Records contained in a dataset

_ _ _ _

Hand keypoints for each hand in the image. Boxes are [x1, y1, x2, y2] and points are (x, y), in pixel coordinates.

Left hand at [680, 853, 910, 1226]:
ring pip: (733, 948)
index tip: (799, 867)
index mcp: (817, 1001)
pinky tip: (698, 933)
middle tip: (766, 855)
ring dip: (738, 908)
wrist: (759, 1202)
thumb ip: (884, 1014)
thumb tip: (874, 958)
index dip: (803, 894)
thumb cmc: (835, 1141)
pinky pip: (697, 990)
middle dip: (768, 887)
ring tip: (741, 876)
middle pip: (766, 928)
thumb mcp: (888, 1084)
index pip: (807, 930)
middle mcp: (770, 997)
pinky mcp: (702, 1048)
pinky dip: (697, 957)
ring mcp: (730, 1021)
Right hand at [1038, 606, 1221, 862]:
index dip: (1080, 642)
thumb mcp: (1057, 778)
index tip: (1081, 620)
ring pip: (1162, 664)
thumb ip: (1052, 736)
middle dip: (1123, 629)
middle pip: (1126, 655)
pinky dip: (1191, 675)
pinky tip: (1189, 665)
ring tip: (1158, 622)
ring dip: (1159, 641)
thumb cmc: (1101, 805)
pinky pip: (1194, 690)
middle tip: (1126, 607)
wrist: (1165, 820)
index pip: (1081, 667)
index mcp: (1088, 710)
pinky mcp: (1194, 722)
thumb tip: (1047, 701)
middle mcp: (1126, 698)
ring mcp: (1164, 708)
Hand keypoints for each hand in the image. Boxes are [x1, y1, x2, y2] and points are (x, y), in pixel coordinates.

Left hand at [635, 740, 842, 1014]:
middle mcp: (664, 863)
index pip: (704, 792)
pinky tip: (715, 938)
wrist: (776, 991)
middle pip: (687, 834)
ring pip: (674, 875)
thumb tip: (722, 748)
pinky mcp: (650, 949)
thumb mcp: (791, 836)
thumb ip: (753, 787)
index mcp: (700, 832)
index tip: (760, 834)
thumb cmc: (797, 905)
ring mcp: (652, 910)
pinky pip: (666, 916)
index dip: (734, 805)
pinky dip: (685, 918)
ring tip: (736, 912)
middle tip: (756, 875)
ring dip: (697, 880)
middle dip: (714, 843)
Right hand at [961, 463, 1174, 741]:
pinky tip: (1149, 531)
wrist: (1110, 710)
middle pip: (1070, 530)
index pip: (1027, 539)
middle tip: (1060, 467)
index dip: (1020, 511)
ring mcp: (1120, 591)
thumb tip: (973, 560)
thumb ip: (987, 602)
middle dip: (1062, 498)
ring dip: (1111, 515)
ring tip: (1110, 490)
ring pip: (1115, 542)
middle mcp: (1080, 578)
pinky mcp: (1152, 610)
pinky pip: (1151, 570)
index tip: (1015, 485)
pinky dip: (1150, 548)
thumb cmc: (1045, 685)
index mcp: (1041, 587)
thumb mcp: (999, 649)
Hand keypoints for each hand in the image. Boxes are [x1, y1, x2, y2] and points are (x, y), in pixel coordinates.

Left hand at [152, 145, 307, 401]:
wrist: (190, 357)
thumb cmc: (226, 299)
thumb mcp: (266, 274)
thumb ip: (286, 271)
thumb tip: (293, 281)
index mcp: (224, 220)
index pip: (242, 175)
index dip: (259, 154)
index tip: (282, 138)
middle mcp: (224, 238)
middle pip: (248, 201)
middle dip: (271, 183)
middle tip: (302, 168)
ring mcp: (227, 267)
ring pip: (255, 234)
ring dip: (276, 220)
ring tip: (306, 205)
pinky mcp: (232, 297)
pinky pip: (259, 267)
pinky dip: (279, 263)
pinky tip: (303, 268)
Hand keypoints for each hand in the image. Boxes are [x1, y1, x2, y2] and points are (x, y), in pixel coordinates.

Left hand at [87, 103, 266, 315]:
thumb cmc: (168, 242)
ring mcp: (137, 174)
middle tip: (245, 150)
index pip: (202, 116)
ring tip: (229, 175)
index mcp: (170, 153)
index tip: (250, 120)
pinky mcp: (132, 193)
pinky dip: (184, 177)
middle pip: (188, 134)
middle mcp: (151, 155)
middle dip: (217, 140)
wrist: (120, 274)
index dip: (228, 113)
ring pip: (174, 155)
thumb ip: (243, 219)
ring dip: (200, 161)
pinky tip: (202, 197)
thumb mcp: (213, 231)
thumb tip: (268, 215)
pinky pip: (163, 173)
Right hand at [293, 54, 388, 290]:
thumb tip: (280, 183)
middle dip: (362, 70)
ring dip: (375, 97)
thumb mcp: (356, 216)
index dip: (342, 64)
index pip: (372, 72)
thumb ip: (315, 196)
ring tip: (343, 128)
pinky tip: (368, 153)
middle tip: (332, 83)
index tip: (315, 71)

_ _ _ _

§ **Task objective**
Search the entries for the word "Left" and report how many lines contain it, as a bare number.

§ **Completed task**
4